- [Text shown]
* * * * *

🇦🇷 Argentina · Family: Hamburguesa · Heat: Grilled · Proteins: beef
Hamburguesa al Plato is the Argentine hamburger served without its bun, plated instead with sides and eaten with a knife and fork. It earns a place in the catalog as the deconstructed edge of the burger family: the same seasoned beef patty that would otherwise sit in a roll, presented open on a plate so the meat itself is the whole point. The angle is exposure. With no bread to absorb juice or hide a thin patty, everything depends on the beef, how it was ground, how it was seasoned, and how it was cooked. Done well it eats like a small steak with burger seasoning; done poorly it is a dry, gray disc with nothing to soften it.
The build is the burger stripped to its core. A patty of ground beef, usually a fattier cut for moisture, is shaped by hand, salted, and cooked over a hot surface or on the parrilla until it has a real crust and a juicy interior. It lands on the plate rather than in bread, often with a fried egg set on top, the runny yolk acting as the sauce the bun would normally help carry. Around it go the sides: fries, a simple salad, sometimes mashed potato or sautéed onion. Chimichurri or salsa criolla is frequently offered alongside to spoon over the meat. Good execution is a patty with a defined sear and a moist center, seasoned through rather than only on the surface, the egg cooked so the yolk still runs. Sloppy execution is an overworked patty that turns dense and dry, no crust to speak of, or a yolk cooked hard so the plate has nothing to bring it together.
It varies mostly by what shares the plate and how the meat is finished. Add the fried egg and it overlaps directly with the egg-topped burger, just without the roll. Pile on ham and cheese and it becomes a fuller plated assembly, closer to a mixed grill than a sandwich. Cooked over fire instead of a flat top it picks up parrilla smoke and reads more like a thin grilled steak. It sits opposite every bunned version in the same family: identical beef, identical seasoning logic, but the bread removed so the patty has to stand entirely on its own. Among the Argentine burgers, this is the one that tests the meat with nothing to fall back on.

* * * * *

- [Data shown]

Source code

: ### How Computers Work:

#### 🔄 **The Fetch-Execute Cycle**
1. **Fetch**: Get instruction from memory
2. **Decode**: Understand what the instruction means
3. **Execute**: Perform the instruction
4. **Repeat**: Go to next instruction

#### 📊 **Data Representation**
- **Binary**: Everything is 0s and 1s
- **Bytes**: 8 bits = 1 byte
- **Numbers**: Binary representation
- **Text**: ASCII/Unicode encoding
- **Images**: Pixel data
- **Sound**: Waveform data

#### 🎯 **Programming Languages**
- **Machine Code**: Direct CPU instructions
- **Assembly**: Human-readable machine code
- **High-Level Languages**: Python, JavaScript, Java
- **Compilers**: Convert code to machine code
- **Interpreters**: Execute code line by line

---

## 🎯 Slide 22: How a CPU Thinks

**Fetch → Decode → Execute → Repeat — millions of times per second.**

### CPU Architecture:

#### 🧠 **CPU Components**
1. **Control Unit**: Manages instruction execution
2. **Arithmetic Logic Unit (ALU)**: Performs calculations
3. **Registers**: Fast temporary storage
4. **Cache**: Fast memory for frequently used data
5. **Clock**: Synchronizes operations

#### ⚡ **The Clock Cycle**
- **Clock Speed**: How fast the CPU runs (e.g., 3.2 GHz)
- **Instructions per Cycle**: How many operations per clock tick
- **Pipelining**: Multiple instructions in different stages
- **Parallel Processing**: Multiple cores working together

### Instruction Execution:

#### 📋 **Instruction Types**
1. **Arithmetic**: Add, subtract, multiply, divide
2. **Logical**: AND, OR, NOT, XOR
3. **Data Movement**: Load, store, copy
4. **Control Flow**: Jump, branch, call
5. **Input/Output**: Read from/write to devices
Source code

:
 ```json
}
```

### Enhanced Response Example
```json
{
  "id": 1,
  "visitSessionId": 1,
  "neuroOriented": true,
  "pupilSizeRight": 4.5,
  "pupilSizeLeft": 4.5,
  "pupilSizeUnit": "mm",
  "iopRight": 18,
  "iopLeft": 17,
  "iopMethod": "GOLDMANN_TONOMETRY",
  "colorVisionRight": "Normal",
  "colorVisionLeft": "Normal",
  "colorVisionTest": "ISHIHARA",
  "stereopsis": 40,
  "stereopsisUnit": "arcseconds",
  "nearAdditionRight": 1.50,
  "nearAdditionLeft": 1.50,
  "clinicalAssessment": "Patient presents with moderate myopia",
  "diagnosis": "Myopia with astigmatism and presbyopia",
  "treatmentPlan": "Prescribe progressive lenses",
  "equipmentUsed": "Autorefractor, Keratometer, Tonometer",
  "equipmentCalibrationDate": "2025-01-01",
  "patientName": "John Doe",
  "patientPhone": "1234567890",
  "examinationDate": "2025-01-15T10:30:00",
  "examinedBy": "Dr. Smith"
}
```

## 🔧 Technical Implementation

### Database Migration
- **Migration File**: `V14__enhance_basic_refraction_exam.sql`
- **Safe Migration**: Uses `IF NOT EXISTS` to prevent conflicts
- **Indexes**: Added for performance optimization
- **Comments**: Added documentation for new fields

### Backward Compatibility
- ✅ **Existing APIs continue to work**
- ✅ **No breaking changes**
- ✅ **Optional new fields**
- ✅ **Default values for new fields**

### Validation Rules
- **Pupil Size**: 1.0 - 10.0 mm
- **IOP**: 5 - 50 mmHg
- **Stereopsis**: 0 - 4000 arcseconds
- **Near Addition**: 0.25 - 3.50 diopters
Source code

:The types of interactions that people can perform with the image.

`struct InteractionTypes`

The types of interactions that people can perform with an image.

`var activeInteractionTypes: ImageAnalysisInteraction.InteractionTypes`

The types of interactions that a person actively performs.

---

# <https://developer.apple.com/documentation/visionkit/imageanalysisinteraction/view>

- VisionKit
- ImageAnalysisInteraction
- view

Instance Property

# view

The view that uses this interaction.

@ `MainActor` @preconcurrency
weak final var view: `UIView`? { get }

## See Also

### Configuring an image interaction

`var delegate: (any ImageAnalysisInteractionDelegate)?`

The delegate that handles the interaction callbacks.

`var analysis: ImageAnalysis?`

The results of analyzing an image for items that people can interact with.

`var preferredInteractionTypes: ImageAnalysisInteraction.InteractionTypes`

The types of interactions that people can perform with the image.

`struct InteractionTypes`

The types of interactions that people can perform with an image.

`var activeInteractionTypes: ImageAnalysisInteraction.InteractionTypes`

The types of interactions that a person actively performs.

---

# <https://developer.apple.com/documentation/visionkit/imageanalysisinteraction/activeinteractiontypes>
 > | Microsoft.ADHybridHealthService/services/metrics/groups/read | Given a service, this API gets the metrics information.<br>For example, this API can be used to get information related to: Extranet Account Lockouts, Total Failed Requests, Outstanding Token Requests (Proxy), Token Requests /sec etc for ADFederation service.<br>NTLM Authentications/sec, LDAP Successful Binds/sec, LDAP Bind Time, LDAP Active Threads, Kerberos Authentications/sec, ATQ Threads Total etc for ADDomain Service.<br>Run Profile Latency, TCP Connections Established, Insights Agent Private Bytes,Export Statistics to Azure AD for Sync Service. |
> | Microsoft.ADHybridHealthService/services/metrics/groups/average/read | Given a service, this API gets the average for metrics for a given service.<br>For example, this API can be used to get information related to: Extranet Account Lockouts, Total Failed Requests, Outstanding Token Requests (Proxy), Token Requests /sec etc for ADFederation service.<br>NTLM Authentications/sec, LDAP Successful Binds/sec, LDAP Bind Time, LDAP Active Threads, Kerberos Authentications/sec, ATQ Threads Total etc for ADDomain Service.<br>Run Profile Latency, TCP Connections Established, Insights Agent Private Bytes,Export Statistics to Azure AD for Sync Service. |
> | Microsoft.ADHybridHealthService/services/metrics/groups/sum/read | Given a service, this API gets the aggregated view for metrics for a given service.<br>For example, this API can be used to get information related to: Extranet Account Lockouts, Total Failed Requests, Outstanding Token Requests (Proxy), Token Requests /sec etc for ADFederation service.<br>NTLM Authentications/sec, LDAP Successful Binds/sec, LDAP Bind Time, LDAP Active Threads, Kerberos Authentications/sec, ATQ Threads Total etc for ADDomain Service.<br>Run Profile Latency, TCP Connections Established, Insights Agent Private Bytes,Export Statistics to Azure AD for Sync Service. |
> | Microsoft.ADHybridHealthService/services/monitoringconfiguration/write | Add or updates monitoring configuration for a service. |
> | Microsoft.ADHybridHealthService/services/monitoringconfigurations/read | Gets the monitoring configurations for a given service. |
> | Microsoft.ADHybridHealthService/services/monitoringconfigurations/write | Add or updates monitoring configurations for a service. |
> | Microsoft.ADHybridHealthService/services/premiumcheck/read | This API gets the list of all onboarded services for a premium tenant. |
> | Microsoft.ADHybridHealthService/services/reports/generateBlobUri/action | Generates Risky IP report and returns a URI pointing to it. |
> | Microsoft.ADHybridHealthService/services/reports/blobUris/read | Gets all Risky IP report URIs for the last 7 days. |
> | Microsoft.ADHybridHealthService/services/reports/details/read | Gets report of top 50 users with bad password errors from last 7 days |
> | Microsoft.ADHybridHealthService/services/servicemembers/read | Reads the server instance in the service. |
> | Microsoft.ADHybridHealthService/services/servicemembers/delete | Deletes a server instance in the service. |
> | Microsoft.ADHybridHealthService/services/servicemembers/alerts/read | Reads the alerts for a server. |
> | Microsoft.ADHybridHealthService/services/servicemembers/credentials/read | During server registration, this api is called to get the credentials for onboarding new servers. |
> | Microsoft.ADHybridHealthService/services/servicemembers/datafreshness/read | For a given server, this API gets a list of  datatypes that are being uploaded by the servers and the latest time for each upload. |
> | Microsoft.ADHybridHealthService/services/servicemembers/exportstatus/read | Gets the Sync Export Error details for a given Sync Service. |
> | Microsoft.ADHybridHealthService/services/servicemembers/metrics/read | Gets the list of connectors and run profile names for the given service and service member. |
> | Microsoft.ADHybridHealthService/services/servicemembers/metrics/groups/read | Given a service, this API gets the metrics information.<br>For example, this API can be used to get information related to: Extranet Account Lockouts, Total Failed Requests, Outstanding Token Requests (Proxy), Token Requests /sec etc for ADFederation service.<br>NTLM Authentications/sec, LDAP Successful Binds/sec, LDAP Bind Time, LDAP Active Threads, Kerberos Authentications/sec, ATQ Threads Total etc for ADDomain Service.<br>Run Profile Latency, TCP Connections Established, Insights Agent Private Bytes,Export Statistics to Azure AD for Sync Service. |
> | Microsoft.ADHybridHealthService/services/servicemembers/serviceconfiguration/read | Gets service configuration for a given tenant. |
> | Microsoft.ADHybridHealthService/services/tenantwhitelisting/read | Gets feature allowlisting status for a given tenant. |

* * * * *

- [How to complete this task]
Transcribe word for word the part of the Hamburguesa al Plato text that opens with the words "The build is" and closes with "bring it together.".

- [Written solution]
The build is the burger stripped to its core. A patty of ground beef, usually a fattier cut for moisture, is shaped by hand, salted, and cooked over a hot surface or on the parrilla until it has a real crust and a juicy interior. It lands on the plate rather than in bread, often with a fried egg set on top, the runny yolk acting as the sauce the bun would normally help carry. Around it go the sides: fries, a simple salad, sometimes mashed potato or sautéed onion. Chimichurri or salsa criolla is frequently offered alongside to spoon over the meat. Good execution is a patty with a defined sear and a moist center, seasoned through rather than only on the surface, the egg cooked so the yolk still runs. Sloppy execution is an overworked patty that turns dense and dry, no crust to speak of, or a yolk cooked hard so the plate has nothing to bring it together.